By Denise Trull
So much of beautiful mystery surrounds the whole life of John the Baptist, from his very conception up until his tragic but triumphant death.
When Mary greeted Elizabeth at the Visitation, John leaped in his mother’s womb. This was John's first prophecy. He declared to his mother with a kick to her ribs that Mary was holding within her the King of the Universe. Elizabeth understood the meaning of this ecstatic leap because she was so connected to her son in the womb as all mothers are. With his leap, she was filled with the Holy Spirit and declared her beautiful words out loud to Mary, “Who am I that the mother of my Lord should come to me!”
Not even born yet, and John’s work had begun. This is the power and sanctity of the human person even in the womb: that even from the womb a small fetus somehow knew the LORD and mysteriously informed his mother. A small fetus, "of whom no man was to be greater" was an integral part of God's unfolding plan -- the Good News. What a wonder.
On this solemnity, this holy fetus is born into the light of day -- into the waiting world. The readings at Mass are filled with mystery and fire and wondrous anticipation. I am always struck by the words, this time of John's father, Zechariah, who writes his name for the first time and suddenly is able to speak that name aloud for all to hear. John. God is gracious.
"Then fear came upon all their neighbors, and all these matters were discussed throughout the hill country of Judea. All who heard these things took them to heart, saying, "What, then, will this child be?”
It brings a bit of a smile to me to imagine the word spreading from one excited neighbor to another down through that hill county in thrilling whispers...what will this child be...what will this child be?
And they watched him grow, waiting for the answer.
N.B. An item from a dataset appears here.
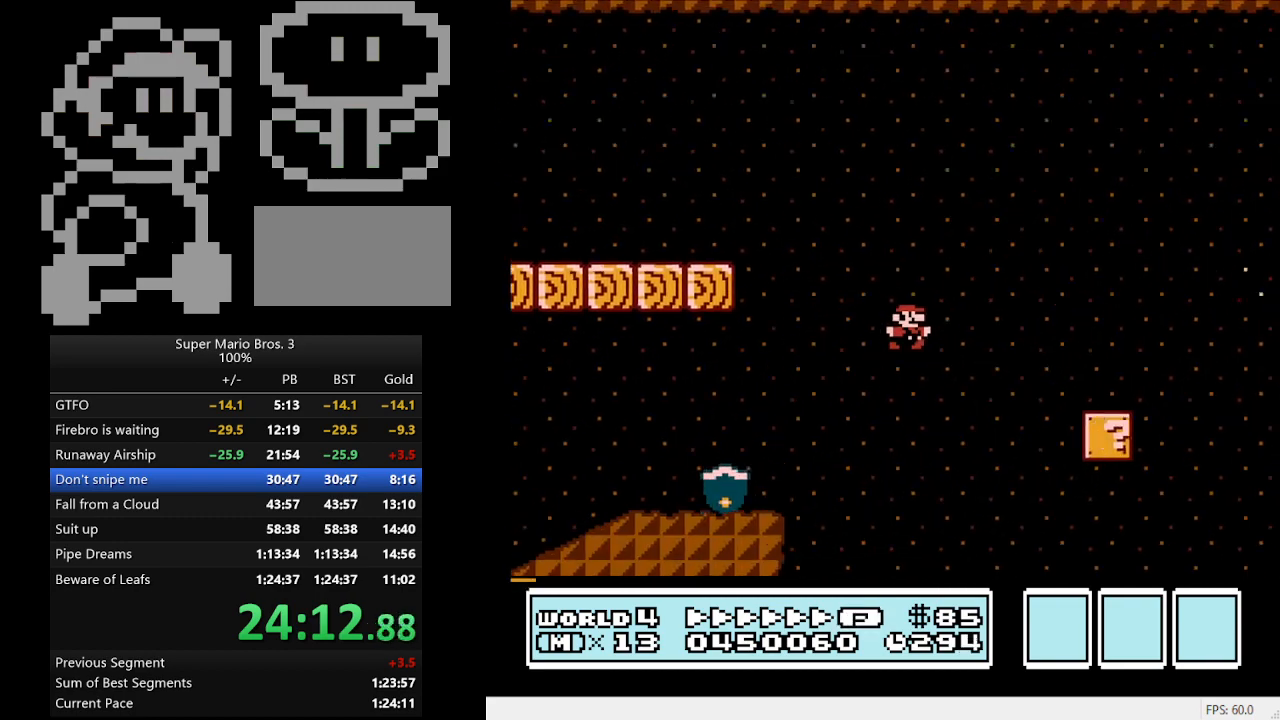
{"buttons": ["A", "B", "DPAD_LEFT"], "events": [[67, "DPAD_LEFT", "down"], [67, "DPAD_RIGHT", "up"], [467, "A", "down"]]}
There is no doubt that Jesus loved and openly admired John (what a thought to be admired by God) "as a man after His own heart." For elsewhere in the gospels He says,
"Truly I say to you, among those born of woman, there has arisen no one greater than John the Baptist. Yet even the least in the kingdom of Heaven is greater than he!”
This least Jesus is talking about is us, each member of His Church. And just as John the Baptist's neighbors asked that question about him, we as parents should ask that question about each of our own children with that same thrill, as the water is poured over their tiny heads, and chrism anoints them into the Heavenly Kingdom. "What will this child be?" Our job is to watch and pray and let them grow in the safety and peace of home, until they reveal their very particular purpose for being sent to us from God. It brings a thrill of mystery throughout their life, even from conception: why was this child sent to us?
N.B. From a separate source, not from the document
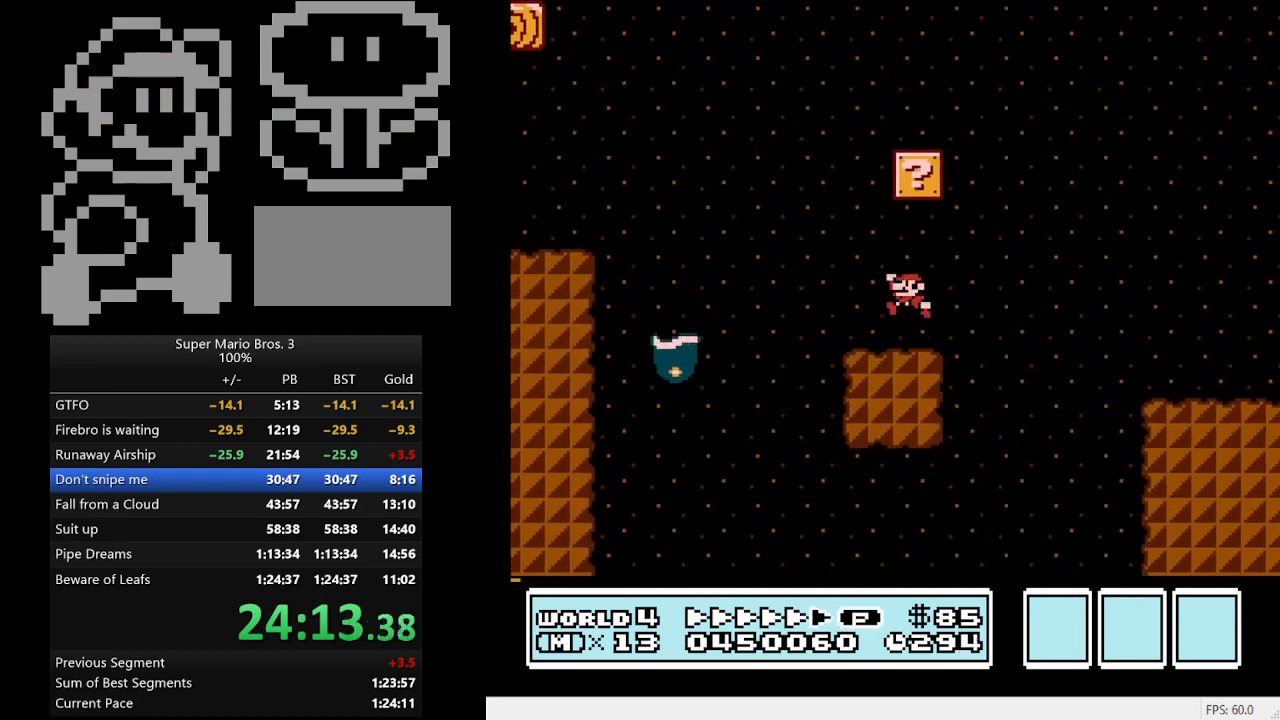
{"buttons": ["A", "B", "DPAD_RIGHT"], "events": [[67, "DPAD_LEFT", "up"], [200, "DPAD_LEFT", "down"], [233, "A", "up"], [433, "A", "down"], [433, "DPAD_LEFT", "up"], [433, "DPAD_RIGHT", "down"]]}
In Confirmation we all receive that character which makes us priests, prophets, and kings. Priests because we can unite our prayers up at Mass for those we love and for the whole Church, kings because we are rulers over our own actions and responsibilities before God, and prophets because by our actions and words we reveal to others the wonderful truths of the one whom we serve.
We are all prophets sent to each other and to the Church. The one great question posed by the Church when we are baptized should be at the front of our mind each day: "What will this child be?” And our earnest reply as we live out our life must be, "Have I answered this question, yet?”
St. John the Baptist, help us live our answer by your prayers.